Svendsen does not content himself with merely indulging in a scholarly rant. His focus is the political and social message that fear "robs us of our freedom", that our all-too-prevalent sense of danger - from within and without our community - leads us to yield increasing amounts of privacy and freedom.
His tonic lies in exposing the negative effects that this culture of fear entails. In being aware of the ways in which fear curtails freedom, we shall (hopefully) transcend its effects in our day-to-day life.
After briefly introducing his concerns about the effects of this pervading "culture of fear" in the first chapter, Svendsen provides an engaging tour through philosophical treatments of emotion in the second. The topic moves through the James-Lang theory, to neuroscience and to phenomenology to explore the nature of emotions and their connections to feelings, all the time through the lens of "fear". While the overview holds no surprises for those familiar with the area, it provides a helpful and clear review for non-philosophers and those needing a reminder.
Chapter three turns to a consideration of fear and its place in our "risk culture". Svendsen focuses in particular on the relatively recent hype surrounding "risk" and its connection to our anticipation and perception of danger. Considering risk as something that assails us with every choice, he fleshes out his claim that fear is something we live through and which thus shapes our actions and the ways we think about them.
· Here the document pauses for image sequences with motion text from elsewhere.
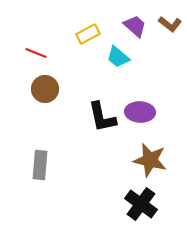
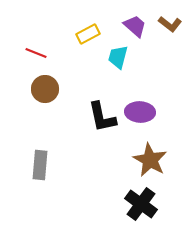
cyan trapezoid: rotated 65 degrees clockwise
brown star: rotated 16 degrees clockwise
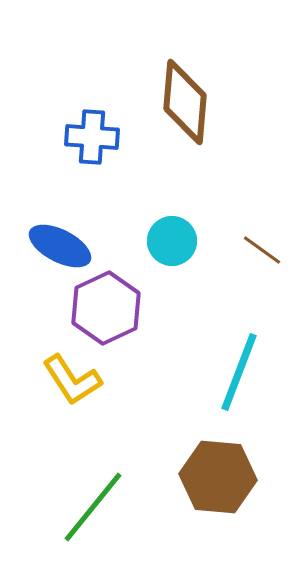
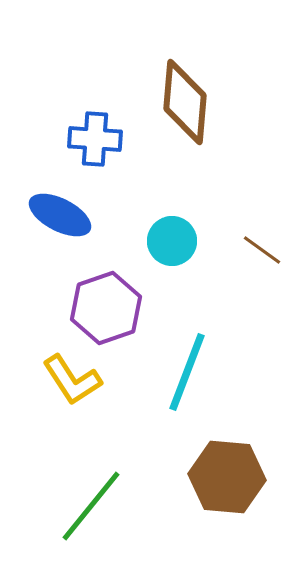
blue cross: moved 3 px right, 2 px down
blue ellipse: moved 31 px up
purple hexagon: rotated 6 degrees clockwise
cyan line: moved 52 px left
brown hexagon: moved 9 px right
green line: moved 2 px left, 1 px up
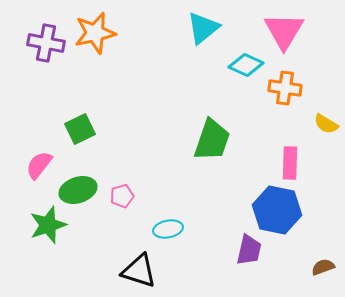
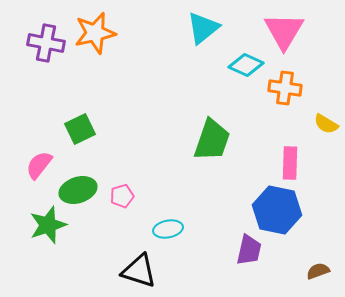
brown semicircle: moved 5 px left, 4 px down
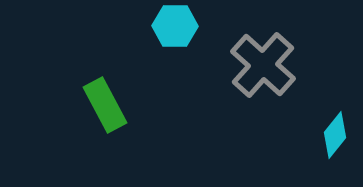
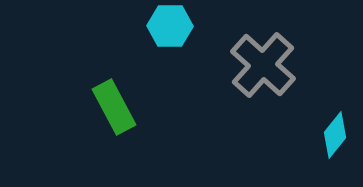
cyan hexagon: moved 5 px left
green rectangle: moved 9 px right, 2 px down
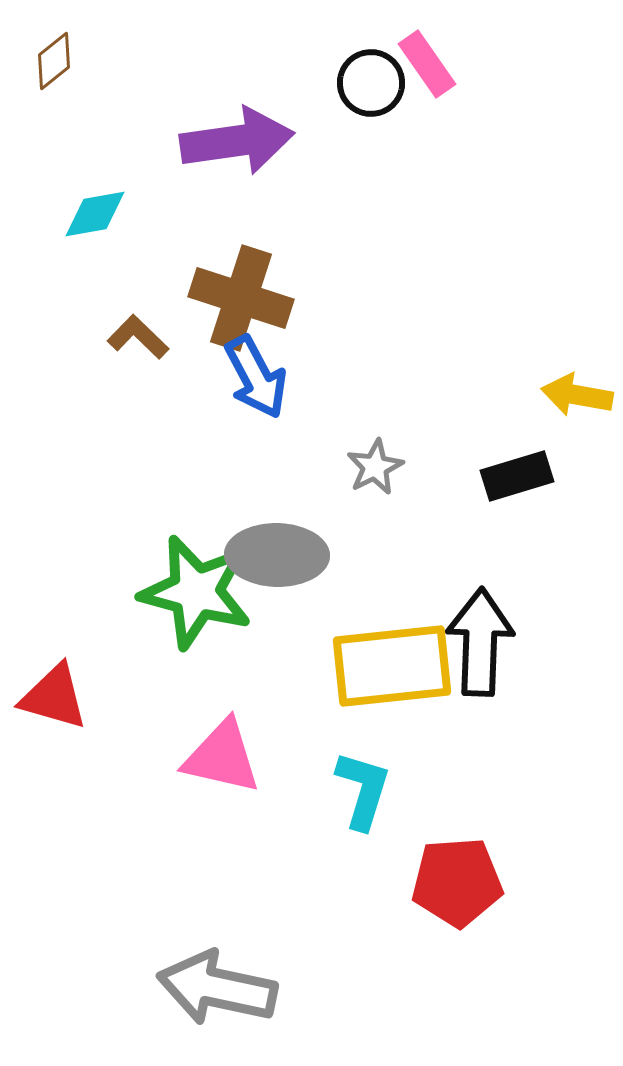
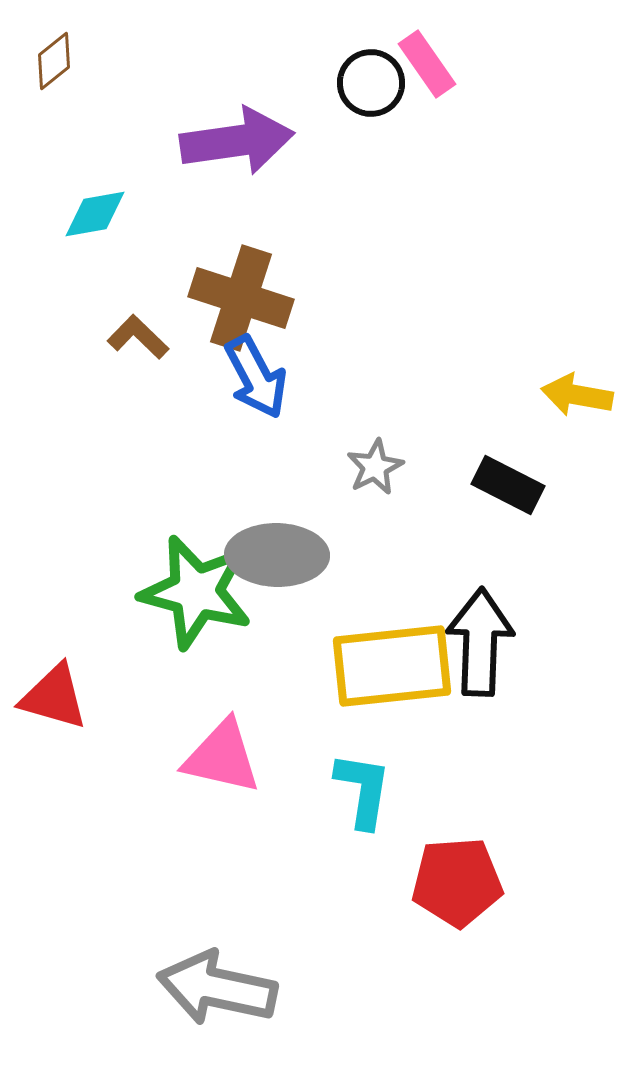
black rectangle: moved 9 px left, 9 px down; rotated 44 degrees clockwise
cyan L-shape: rotated 8 degrees counterclockwise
Following from this, the fourth chapter deals with the more positive roles of fear as motivator, moving on to investigate the fascination fear often holds over us. Svendsen turns to the ethics and aesthetics of Kant and his contemporaries to examine the relation between fear and the sublime, exploring the link between terror and beauty.
The last three chapters return to more immediate social concerns, focusing on the ramifications of living in a habitual background of fear - in particular, providing an appraisal of fear's effect on trust, on political governance, and in questioning whether we can ever live without fear. Svendsen raises concern for the ways that enculturation of fear has effected an erosion of basic trust of others, especially strangers, which stems from, and simultaneously feeds into, a yielding of basic freedom to systems of governance.
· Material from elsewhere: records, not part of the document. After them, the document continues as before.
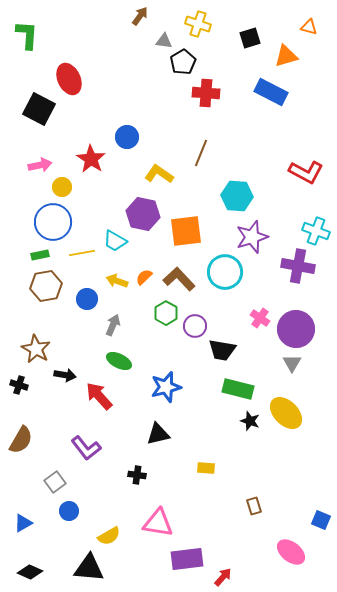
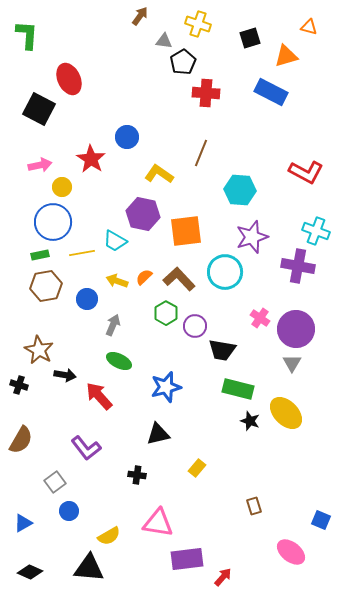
cyan hexagon at (237, 196): moved 3 px right, 6 px up
brown star at (36, 349): moved 3 px right, 1 px down
yellow rectangle at (206, 468): moved 9 px left; rotated 54 degrees counterclockwise
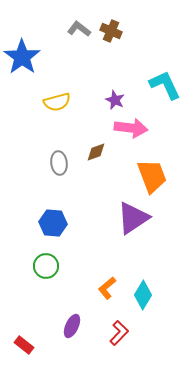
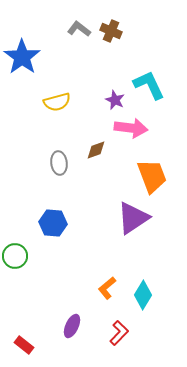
cyan L-shape: moved 16 px left
brown diamond: moved 2 px up
green circle: moved 31 px left, 10 px up
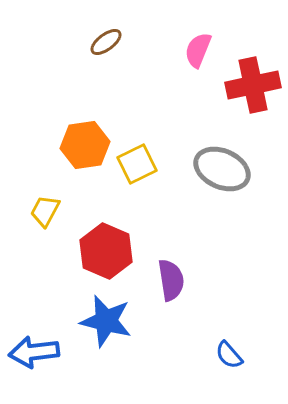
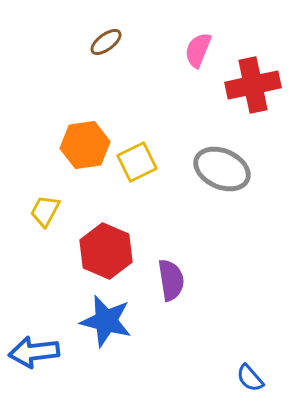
yellow square: moved 2 px up
blue semicircle: moved 21 px right, 23 px down
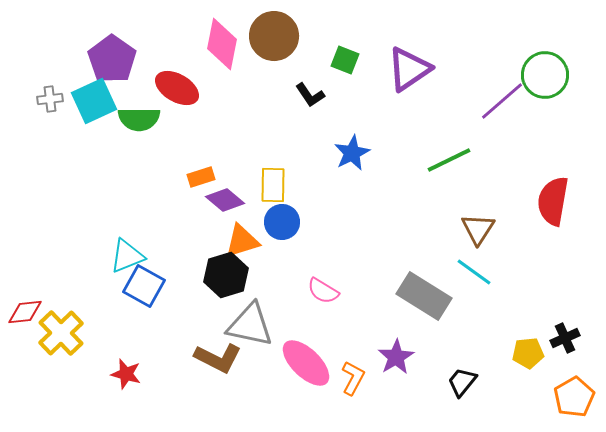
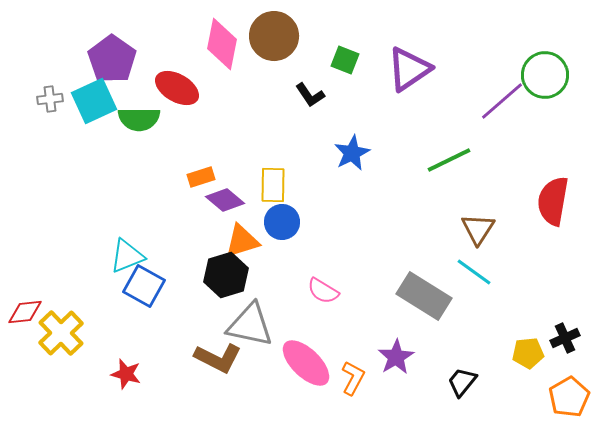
orange pentagon: moved 5 px left
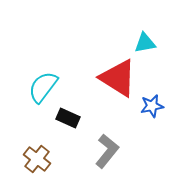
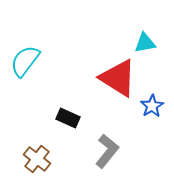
cyan semicircle: moved 18 px left, 26 px up
blue star: rotated 20 degrees counterclockwise
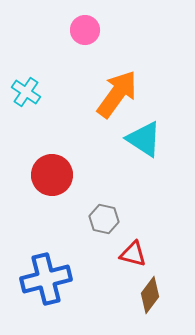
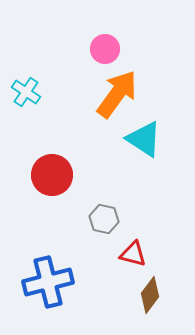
pink circle: moved 20 px right, 19 px down
blue cross: moved 2 px right, 3 px down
Drawing heavily on the political philosophy of Hobbes and Machiavelli and using the George W. Bush Administration as illustration, he shows how a felt need to be, and remain, protected from external dangers arises from the harnessing of fear in political governance. Given this focus on the fear of strangers, and those "outside" the community, it is surprising that Svendsen mentions neither Freud nor feminist philosopher Julia Kristeva, who would have provided resources to contribute to the positive aim of the book.
Despite this omission, Svendsen offers an enjoyable, well-written and compelling tour of philosophical treatments of fear harnessed to an emphasis on the social consequences of living against a background state of fear. Scholarly yet accessible, this book offers subtle philosophical exploration alongside examples from novels, films and other popular media, while avoiding preachiness or doom-mongering.
His rigorous approach, combined with accessible supporting evidence, gives the book appeal to the professional in or the student of philosophy as well as to the interested layperson.